Brasil ha conocido últimamente dos rupturas de magnitud histórica: eligió presidente a un obrero e, inmediatamente después, a una mujer, hija de inmigrantes búlgaros, resistente a la dictadura militar y probada en la tortura. Esto no deja de tener significado. Después de 503 años sin alternancia en el poder, tiempo en que las élites dominaron en este país, se crearon las condiciones concretas políticas y sociales para romper esta continuidad. Un hijo de la pobreza, Lula, irrumpió con un carisma avasallador que modificó el escenario político brasilero.

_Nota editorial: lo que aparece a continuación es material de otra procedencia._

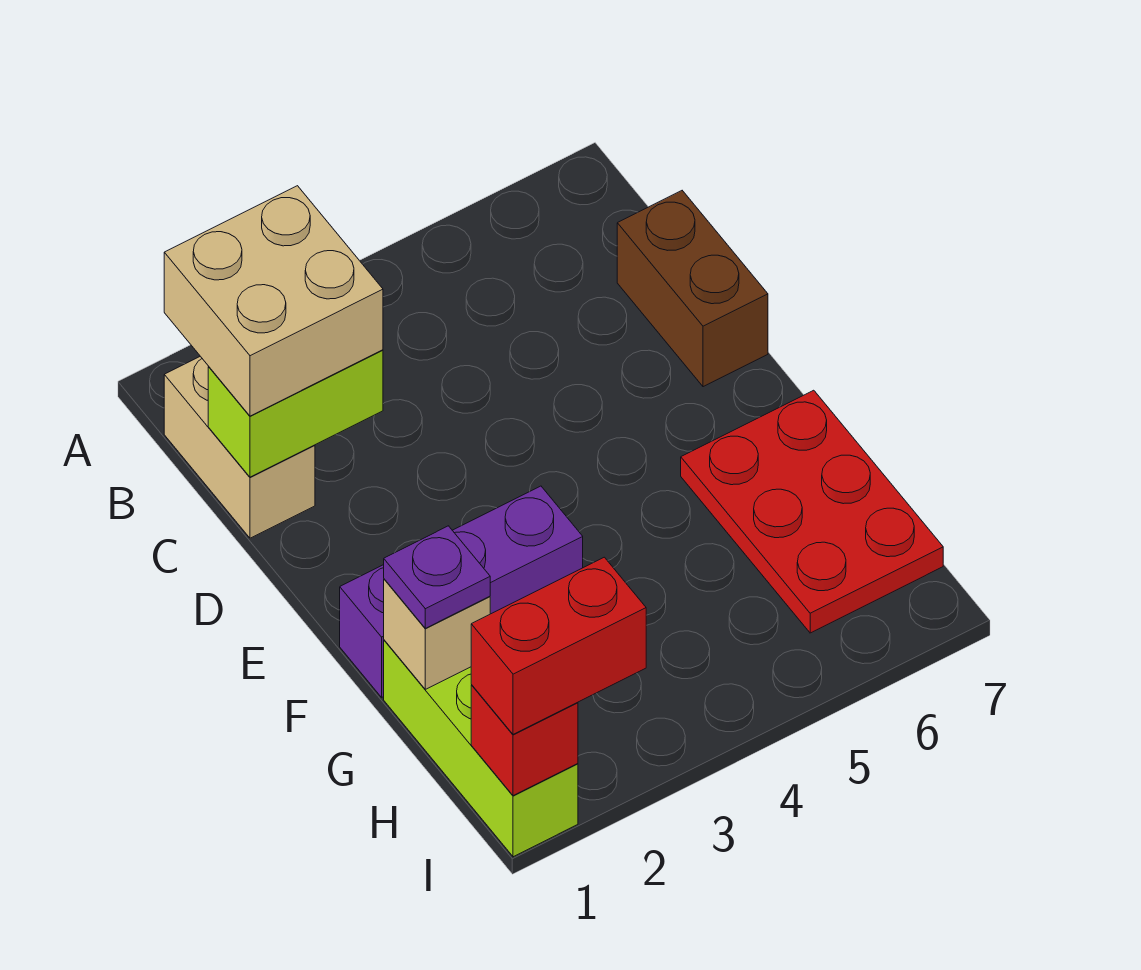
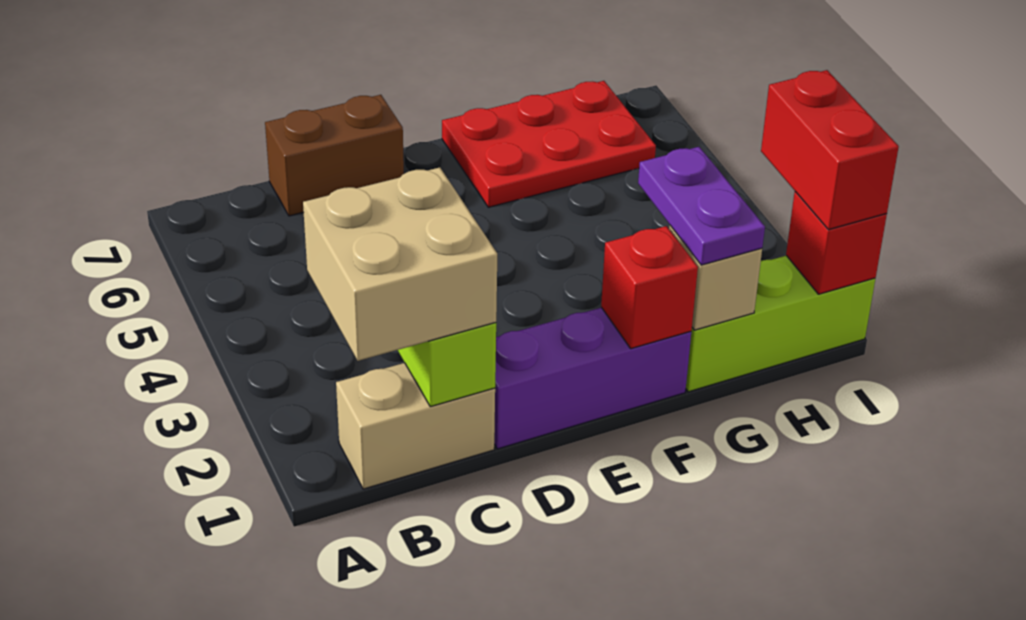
purple brick F1:F3 level 1 -> purple brick D1:F1 level 1
none -> red brick F1 level 2
purple plate G1 level 3 -> purple plate G1:G2 level 3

Ahora lo sucede una mujer, Dilma Vana Rousseff. En primer lugar es una mujer. Para quienes vienen de la cultura patriarcal y androcéntrica todavía dominante en la sociedad, y que no se han dado cuenta de la revolución cultural traída por las mujeres hace más de un siglo, el hecho de ser mujer no significa nada. En la cabeza de muchos de ellos funciona lo que enseñaba Aristóteles, repetía Tomás de Aquino y todavía se guarda en el Código de Derecho Canónico y en la psicología de Freud: la mujer es un hombre que se quedó a medio camino y no llegó todavía a su plenitud. Por eso, el lugar que le cabe es solamente de coadyuvante. Y he aquí que surge una mujer que rompe con este prejuicio y se muestra como presidenta que asume conscientemente su función. Además es una mujer que demostró ser valiente al oponerse a la truculencia de los que secuestraban, torturaban y mataban en nombre del Estado de Seguridad Nacional (entiéndase Seguridad del Capital). Una mujer que ayudó a construir una democracia abierta, sin rencor y sin odios, como se vio en la campaña presidencial, de bajísima intensidad ética, y que se calificó brillantemente como administradora en varias funciones públicas.

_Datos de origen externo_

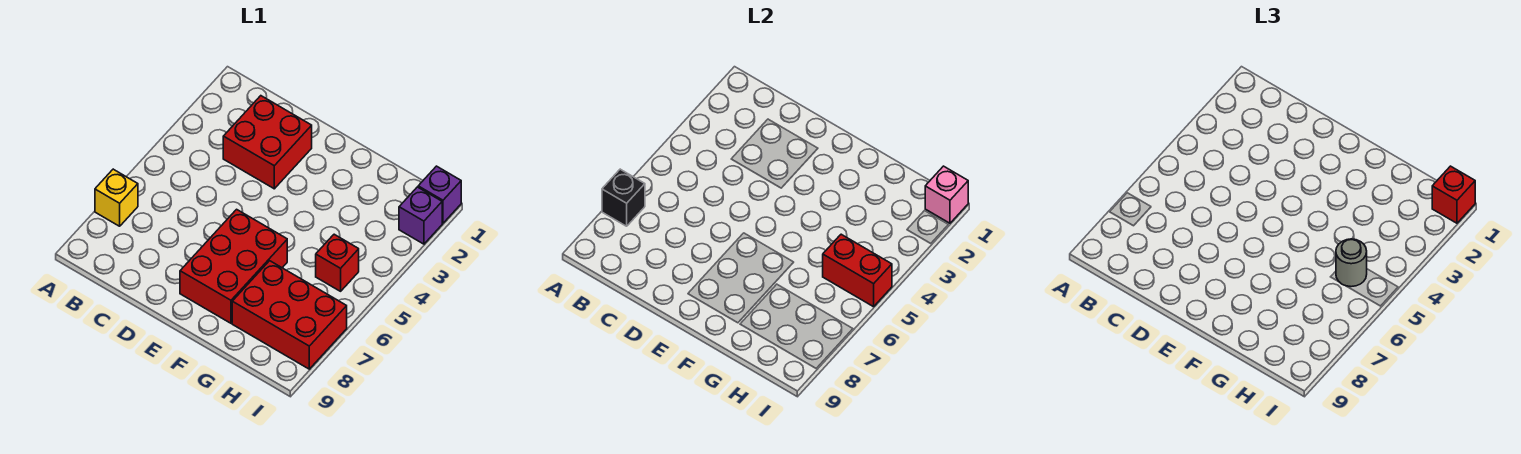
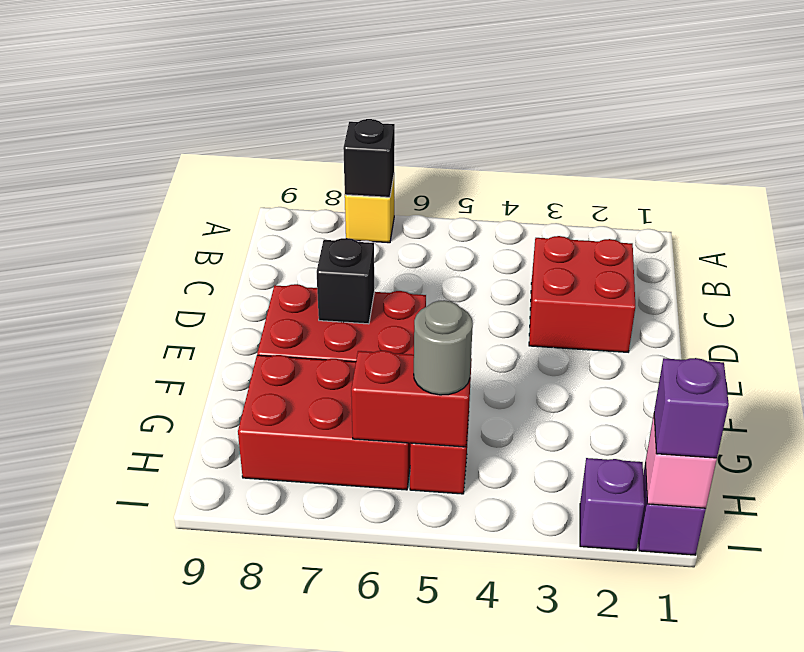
none -> black brick E7 level 2
red brick G7:I8 level 1 -> red brick G6:H8 level 1
red brick H5:I5 level 2 -> red brick H5:H6 level 2
red brick I1 level 3 -> purple brick I1 level 3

Ella no tiene el tipo de carisma de Lula, que es el carisma de la cabeza, que más que palabras habla cosas, que dice la verdad directa y pronuncia discursos convincentes. Ella tiene el carisma de las manos, del hacer: correcto, bien planeado y rigurosamente realizado. Sin perder su ternura de mujer, se muestra exigente, como debe ser.
Hay carismas y carismas. La categoría carisma no puede ser monopolizada por un tipo de carisma, el de la palabra creativa y la fascinación que suscita. Hay otros tipos de carisma que no necesariamente pasan por la palabra hablada. Si así fuera, Chico Buarque de Holanda no sería innegablemente el carismático que es, pues su carisma no se realiza por la palabra hablada, sino en la novela, en la poesía y genialmente en la música.

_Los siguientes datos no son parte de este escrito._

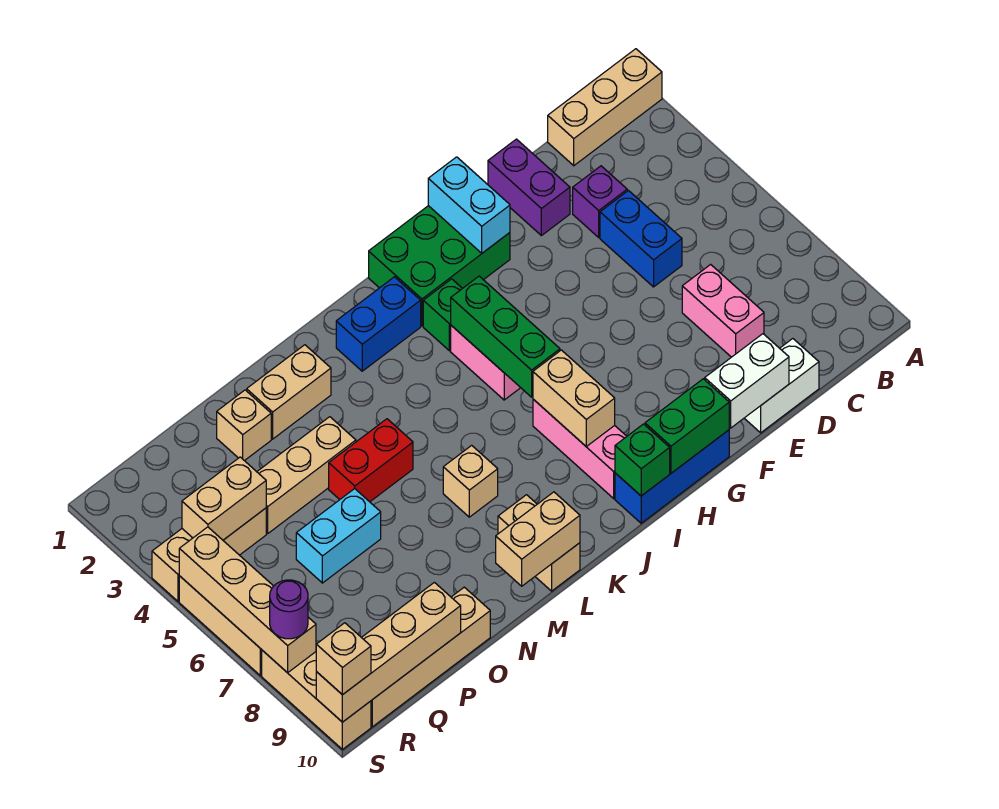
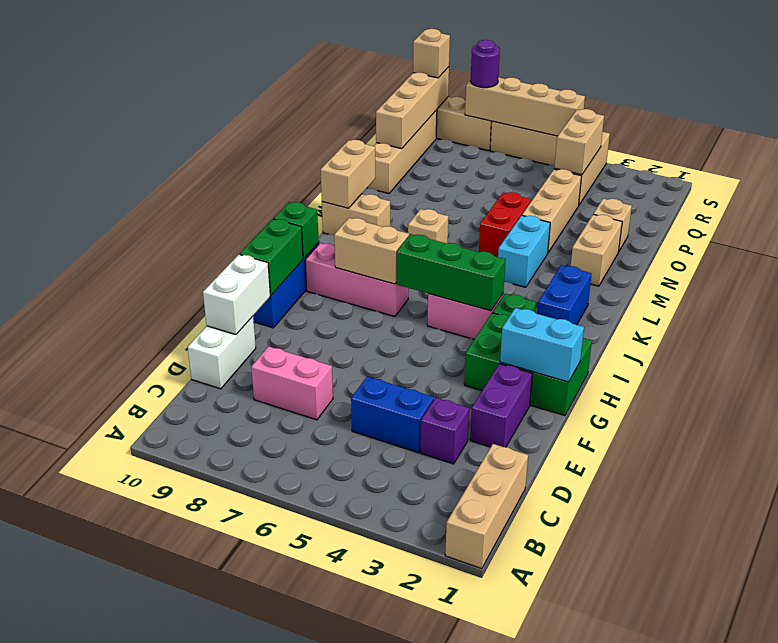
purple brick E1:E2 level 1 -> purple brick E2:F2 level 1
green brick G1:I2 level 1 -> green brick G1:H3 level 1
cyan brick O6:P6 level 1 -> cyan brick L4:M4 level 1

Expliquemos mejor este concepto de carisma que va más allá del sentido dado por Max Weber. Raro en la literatura griega y veterotestamentaria, fue introducido por san Pablo que lo usó decenas de veces en sus epístolas. El carisma está ligado a otras dos realidades: el Espíritu y la comunidad. El Espíritu es entendido como la fantasía de Dios, el principio divino de toda creatividad e invención. Ese Espíritu suscita todo tipo de carismas como el de la inteligencia, el consejo, la consolación de los enfermos, la enseñanza, la palabra fácil, la dirección de una comunidad. El carisma no pertenece al reino de lo extraordinario, sino al de lo ordinario de la vida, como el de cantar, hacer música y entretener a la comunidad. No existe ningún miembro ocioso: «Cada cual tiene su propio carisma, uno de un modo, otro de otro»(1Cor 7,7).
Los carismas vienen del Espíritu pero se destinan a la construcción y a la animación de la comunidad. No son para la autopromoción sino para el servicio a los demás. Definiendo: carisma es la función concreta que cada cual desempeña dentro de la comunidad para el bien de todos (1 Cor 12,7; Ef 4,7), función entendida en la fe como actuación del Espíritu Creador presente en la comunidad.
Apliquemos esto al caso Dilma. Su carisma, según se entiende más arriba, es el de la operatividad de la administración, el del gobierno, la planificación de un proyecto de Brasil y la diligencia para que sea realizado con sentido de la justicia social y ecológica, de la inclusión de los destituidos, con ética pública, transparencia en las decisiones y control de los procedimientos. Tal vez conviene que el carisma de la cabeza sea completado después con el de las manos trabajadoras.
Para que este carisma se realice no basta la voluntad de Dilma. Se necesita el apoyo de la sociedad, la buena-voluntad general y de todos los que trabajan por el bien del pueblo, comenzando por los últimos.